El relato es seductor porque lo hemos visto en incontables novelas y películas del futuro: energía solar inagotable, enfriamiento natural, ausencia de suelo urbanizado, menor impacto local. Pero la realidad es muy terca, y la ley de la gravedad, puñetera. Para empezar, enviar paquetes al espacio es carísimo. Cada gramo que ponemos en órbita tiene un coste económico y ambiental enorme. Los lanzamientos espaciales emiten cientos de toneladas de CO₂; cientos de ordenadores en el espacio generan una huella de carbono astronómica, incluso, antes de empezar a funcionar. Aun así, Google espera que los costes hayan bajado hasta 200 dólares/kg en 2030, lo que ya haría rentable el proyecto.

Después están los problemas técnicos: ¿cómo se repara un servidor cuando falla? En la nube subterránea, un técnico llega en minutos. En órbita, la única opción es dejarlo morir y sustituir todo el satélite. O bien enviar robots, lo que aún es más del futuro. ¿Cómo garantizamos la seguridad de tal infraestructura, vulnerable a micrometeoritos y radiación solar? ¿Y los sabotajes? Si la infraestructura es crítica, ya podéis estar seguros de que habrá quien invierta fortunas en fisgonear el sistema o destruirlo físicamente.
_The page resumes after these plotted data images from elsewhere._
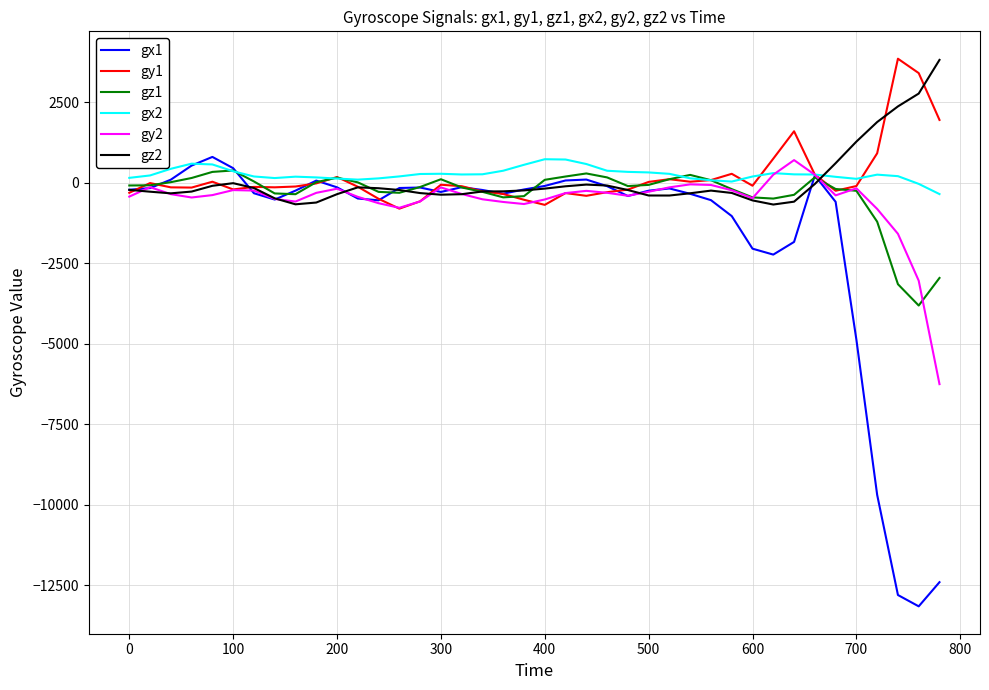

What are all the series names shown in the legend?

gx1, gy1, gz1, gx2, gy2, gz2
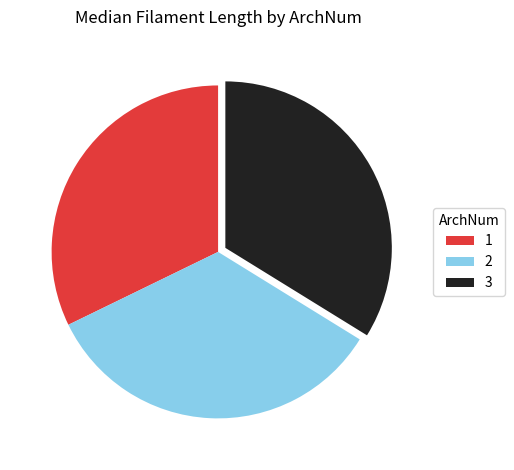

Count the number of slices in the pie.

3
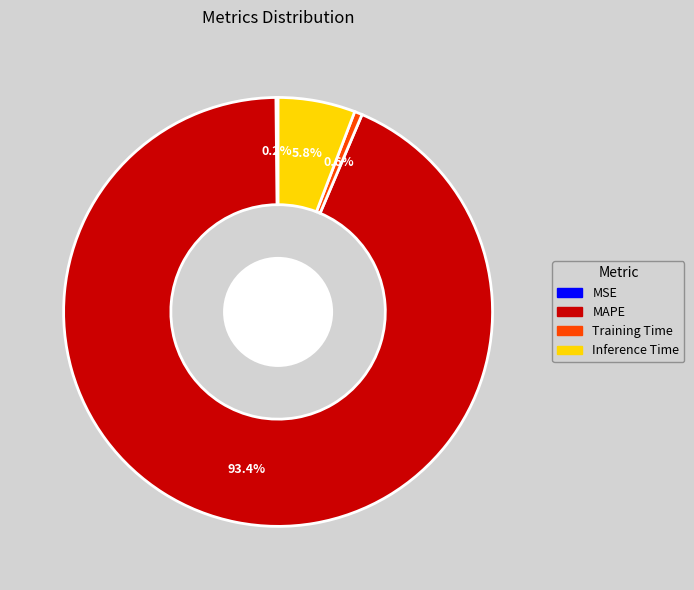

To the nearest percent, what percentage of the pie is Training Time?

1%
Y aún más importante: ¿quién controla esta nueva “frontera computacional” que, literalmente, se escapa de la jurisdicción terrestre?

"Situar centros de datos fuera de cualquier estado puede facilitar a las grandes empresas esquivar regulaciones, soberanías digitales y leyes de protección de datos"
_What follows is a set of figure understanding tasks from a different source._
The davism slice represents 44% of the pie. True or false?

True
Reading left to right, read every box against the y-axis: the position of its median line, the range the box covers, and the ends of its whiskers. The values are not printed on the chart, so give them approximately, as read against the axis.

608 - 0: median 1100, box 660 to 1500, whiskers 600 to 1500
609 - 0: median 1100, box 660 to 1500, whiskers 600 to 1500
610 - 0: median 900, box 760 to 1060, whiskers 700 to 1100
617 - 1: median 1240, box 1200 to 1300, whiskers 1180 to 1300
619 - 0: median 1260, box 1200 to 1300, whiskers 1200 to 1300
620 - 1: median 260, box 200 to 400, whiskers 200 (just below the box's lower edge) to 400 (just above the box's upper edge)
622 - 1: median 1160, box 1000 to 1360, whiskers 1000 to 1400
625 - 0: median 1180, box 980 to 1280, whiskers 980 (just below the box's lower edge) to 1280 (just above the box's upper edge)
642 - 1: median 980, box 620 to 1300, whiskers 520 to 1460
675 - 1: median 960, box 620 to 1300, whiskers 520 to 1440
Existe también el perverso incentivo geopolítico: situar centros de datos fuera de cualquier estado puede facilitar a las grandes empresas esquivar regulaciones, soberanías digitales y leyes de protección de datos. Si la nube ya es poco transparente hoy, con las grandes tecnológicas escapándose de las jurisdicciones locales por agujeros de gusano legales, no quiero ni imaginar qué harán cuando sus (nuestros) datos estén en órbita.
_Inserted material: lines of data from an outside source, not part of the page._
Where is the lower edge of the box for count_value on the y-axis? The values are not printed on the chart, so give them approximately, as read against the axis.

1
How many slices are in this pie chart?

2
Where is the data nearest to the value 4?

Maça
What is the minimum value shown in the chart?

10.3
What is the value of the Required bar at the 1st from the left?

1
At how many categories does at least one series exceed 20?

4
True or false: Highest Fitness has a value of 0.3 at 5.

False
Y todavía un último detalle de gravedad: los satélites no desaparecen. Cuando mueren, hay que desorbitarlos. Si no, se convierten en chatarra espacial. En una órbita baja cada vez más congestionada, añadirle cientos de centros de datos flotantes es, como mínimo, arriesgado. Lo sabemos porque ya nos ha caído algún satélite en la cabeza

Todo ello dibuja una idea más cercana a la huida hacia adelante acceleracionista que a la innovación responsable. Nos gusta pensar que los problemas complejos tienen soluciones espectaculares: poner servidores en el espacio suena bien, es épico y genera titulares. Pero la experiencia histórica en la Tierra nos dice que la mayor parte de las crisis —energéticas, ambientales, migratorias— no se resuelven proyectándolas fuera del ámbito afectado, sino gestionándolas donde se generan.

Ante el colapso de las civilizaciones de la Edad del Bronce Final, hacia el 1177 a.C., los reinos del Mediterráneo Oriental intentaron responder a una concatenación de problemas —sequía, hambruna, inestabilidad política, movimientos poblacionales, pérdida de comercio— con soluciones que ignoraban la raíz real de los problemas. Construyeron murallas más gruesas, buscaron enemigos externos, intensificaron los esfuerzos militares… y, sin embargo, se derrumbaron.

Hacer centros de datos más eficientes, limitar su crecimiento desbocado, aprovechar mejor el calor residual, situarlos solo en zonas con excedente renovable, impulsar chips y modelos de IA que consuman menos energía. Deberíamos empezar por aquí. Son opciones menos del futuro —y seguramente menos rentables— que poner una nube en órbita, pero parecen más al alcance

Dicho esto, no sé si nos dirigimos hacia un colapso como el del 1177 a.C., donde nuestra civilización se derrumbará por la incapacidad de afrontar a tiempo los problemas que genera. Pero sí que el anuncio de Google nos acerca a ello. Concretamente, nos lleva a la Galia del 50 a.C., donde Astérix y compañía tenían miedo de que el cielo les cayera encima. Una idea que puede dejar de ser un mito de la edad del hierro para convertirse en una realidad de la edad de la IA.